Now Murgh looked him up and down with his sunken eyes, then answered:
“Come hither, archer, and I will lay my hand upon your heart also and you shall learn.”
“Nay,” cried Grey Dick, “for now I have the answer to the riddle, since I know you cannot lie. When we die we still live and know; therefore I’m content to wait.”
Again that smile swept across Murgh’s awful face though that smile was cold as the winter dawn. Then he turned and slowly walked away toward the west.
They watched him go till he became but a blot of fantastic colour that soon vanished on the moorland.
Hugh spoke to Red Eve and said:
“Wife, let us away from this haunted place and take what joy we can. Who knows when Murgh may return again and make us as are all the others whom we love!”
“Ay, husband won at last,” she answered, “who knows? Yet, after so much fear and sorrow, first I would rest a while with you.”
So hand in hand they went till they, too, grew small and vanished on the snowy marsh.
But Grey Dick stayed there alone with the dead, and presently spoke aloud for company.

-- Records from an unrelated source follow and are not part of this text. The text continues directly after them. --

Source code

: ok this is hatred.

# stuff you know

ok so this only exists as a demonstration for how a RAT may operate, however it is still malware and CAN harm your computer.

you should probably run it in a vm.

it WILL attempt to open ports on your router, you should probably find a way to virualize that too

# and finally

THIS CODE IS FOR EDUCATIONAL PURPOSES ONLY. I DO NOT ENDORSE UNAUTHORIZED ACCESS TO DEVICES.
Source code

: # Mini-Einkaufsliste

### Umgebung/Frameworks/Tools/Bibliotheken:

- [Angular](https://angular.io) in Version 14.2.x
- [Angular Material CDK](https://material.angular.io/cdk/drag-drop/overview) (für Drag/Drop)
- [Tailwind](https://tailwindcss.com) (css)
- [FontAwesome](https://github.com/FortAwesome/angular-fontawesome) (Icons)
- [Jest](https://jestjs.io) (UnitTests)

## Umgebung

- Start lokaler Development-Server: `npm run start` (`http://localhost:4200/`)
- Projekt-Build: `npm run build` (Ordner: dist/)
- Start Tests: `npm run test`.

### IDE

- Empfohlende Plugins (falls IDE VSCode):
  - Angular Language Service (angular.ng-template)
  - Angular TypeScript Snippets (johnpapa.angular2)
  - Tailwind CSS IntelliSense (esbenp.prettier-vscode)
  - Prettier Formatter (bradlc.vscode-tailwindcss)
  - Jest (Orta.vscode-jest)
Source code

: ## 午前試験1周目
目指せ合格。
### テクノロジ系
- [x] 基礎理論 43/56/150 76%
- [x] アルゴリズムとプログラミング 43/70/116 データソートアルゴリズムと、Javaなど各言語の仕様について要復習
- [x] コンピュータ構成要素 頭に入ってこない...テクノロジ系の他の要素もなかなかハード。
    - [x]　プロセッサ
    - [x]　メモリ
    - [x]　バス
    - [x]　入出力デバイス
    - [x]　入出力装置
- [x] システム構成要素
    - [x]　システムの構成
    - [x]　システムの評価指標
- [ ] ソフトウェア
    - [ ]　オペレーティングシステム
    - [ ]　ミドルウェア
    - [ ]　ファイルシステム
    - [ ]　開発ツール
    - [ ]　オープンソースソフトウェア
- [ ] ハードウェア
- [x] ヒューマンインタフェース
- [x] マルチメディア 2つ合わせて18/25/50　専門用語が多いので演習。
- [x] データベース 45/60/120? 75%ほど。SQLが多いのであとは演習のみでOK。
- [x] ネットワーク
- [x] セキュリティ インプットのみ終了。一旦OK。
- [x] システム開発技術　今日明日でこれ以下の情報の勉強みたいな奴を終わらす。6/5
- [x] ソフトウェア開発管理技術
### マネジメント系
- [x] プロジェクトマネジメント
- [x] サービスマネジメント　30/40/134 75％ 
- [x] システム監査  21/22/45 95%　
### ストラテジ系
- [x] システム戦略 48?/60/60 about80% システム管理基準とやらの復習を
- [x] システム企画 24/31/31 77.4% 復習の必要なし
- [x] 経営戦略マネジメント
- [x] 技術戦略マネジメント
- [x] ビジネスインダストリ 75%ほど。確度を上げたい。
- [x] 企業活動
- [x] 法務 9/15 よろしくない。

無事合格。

“The woman has him heart and soul,” he said, “as is fitting, and where’s the room between the two for an archer-churl to lodge? Mayhap, after all, I should have done well to take yonder Murgh for lord when I had the chance. Man, or god, or ghost, he’s a fellow to my liking, and once he had led me through the Gates no woman would have dared to come to part us. Well, good-bye, Hugh de Cressi, till you are sick of kisses and the long shafts begin to fly again, for then you will bethink you of a certain bow and of him who alone can bend it.”
Having spoken thus in his hissing voice, whereof the sound resembled that of an arrow in its flight, Grey Dick descended into the grave and trod the earth over Acour’s false and handsome face, hiding it from the sight of men forever.
Then he lifted up the dead Sir Andrew in his strong arms and slowly bore him thence to burial.